**Job item:** Output every line of these rows as a JSON list of strings, one string per line, with blank lines left out.

**Task data:**
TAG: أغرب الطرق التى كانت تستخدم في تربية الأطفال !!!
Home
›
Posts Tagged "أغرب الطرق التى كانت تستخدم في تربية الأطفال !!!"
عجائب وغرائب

**Solution for this problem:**
[
  "TAG: أغرب الطرق التى كانت تستخدم في تربية الأطفال !!!",
  "Home",
  "›",
  "Posts Tagged \"أغرب الطرق التى كانت تستخدم في تربية الأطفال !!!\"",
  "عجائب وغرائب"
]